La vida es poesía.
He tenido tiempo más que suficiente estos días para quedarme mirando a un completo desconocido, generalmente escogido por el azar ocioso de no estar mirando a ninguna parte en concreto, y detenerme a analizar sus gestos, su manera de hablar, su mirada, las variaciones en su postura dependiendo de su compañía, por supuesto su manera de vestir, y demás minúsculos detalles, e intentando encontrar después relaciones entre estas variables y la nacionalidad del individuo en cuestión.
Mucha gente muy curiosa hay por el mundo.
Está por una parte mi personaje favorito, el misterioso: se trata del chico que nunca me permitió averiguar su nacionalidad porque siempre iba solo, enfundado en unas gafas de sol oscuras, a la sombra de las sombrillas, hinchándose a beber a través de unos labios torcidos en una sonrisa estúpida y casi drogada, fumando puros de noche y guardando todos esos excesos en una mierdita de complexión flaca y desgarbada.

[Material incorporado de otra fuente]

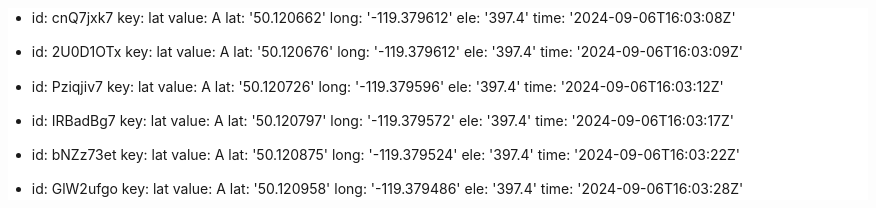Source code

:   -
    id: cnQ7jxk7
    key: lat
    value: A
    lat: '50.120662'
    long: '-119.379612'
    ele: '397.4'
    time: '2024-09-06T16:03:08Z'

  -
    id: 2U0D1OTx
    key: lat
    value: A
    lat: '50.120676'
    long: '-119.379612'
    ele: '397.4'
    time: '2024-09-06T16:03:09Z'

  -
    id: Pziqjiv7
    key: lat
    value: A
    lat: '50.120726'
    long: '-119.379596'
    ele: '397.4'
    time: '2024-09-06T16:03:12Z'

  -
    id: IRBadBg7
    key: lat
    value: A
    lat: '50.120797'
    long: '-119.379572'
    ele: '397.4'
    time: '2024-09-06T16:03:17Z'

  -
    id: bNZz73et
    key: lat
    value: A
    lat: '50.120875'
    long: '-119.379524'
    ele: '397.4'
    time: '2024-09-06T16:03:22Z'

  -
    id: GlW2ufgo
    key: lat
    value: A
    lat: '50.120958'
    long: '-119.379486'
    ele: '397.4'
    time: '2024-09-06T16:03:28Z'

Tal vez fuese francés, se me ocurre pensar. Aunque también podía ser alemán. Dios sabrá.
Estaban, por otro lado, los estereotipos más definibles: italianos modernísimos y casanovas que metían mucho ruido, alemanes ultratatuados y con carteles neónicos de amor a Rammstein y sus nazismos, el espeluznante pseudolatino que resultó ser español y que se ganó el mote de Tacabró (¡exacto!, un know how vital calcado al del autor del temazo del verano, el "tacatá"), la mujer hippie que me habló con muchísima dulzura sobre el vegetarianismo y la vorágine del mundo y su niño de cinco añitos que es como un señor en pequeñito, el atractivísimo camarero polaco con el que establecí una química tan sensual...
Me encanta la gente, me encanta la vida, me encanta haber podido disfrutar de una semana de ocio absoluto para darme cuenta de que la vida, después de todo, sigue adelante y es demasiado hermosa como para dejarla escapar entre lamentos.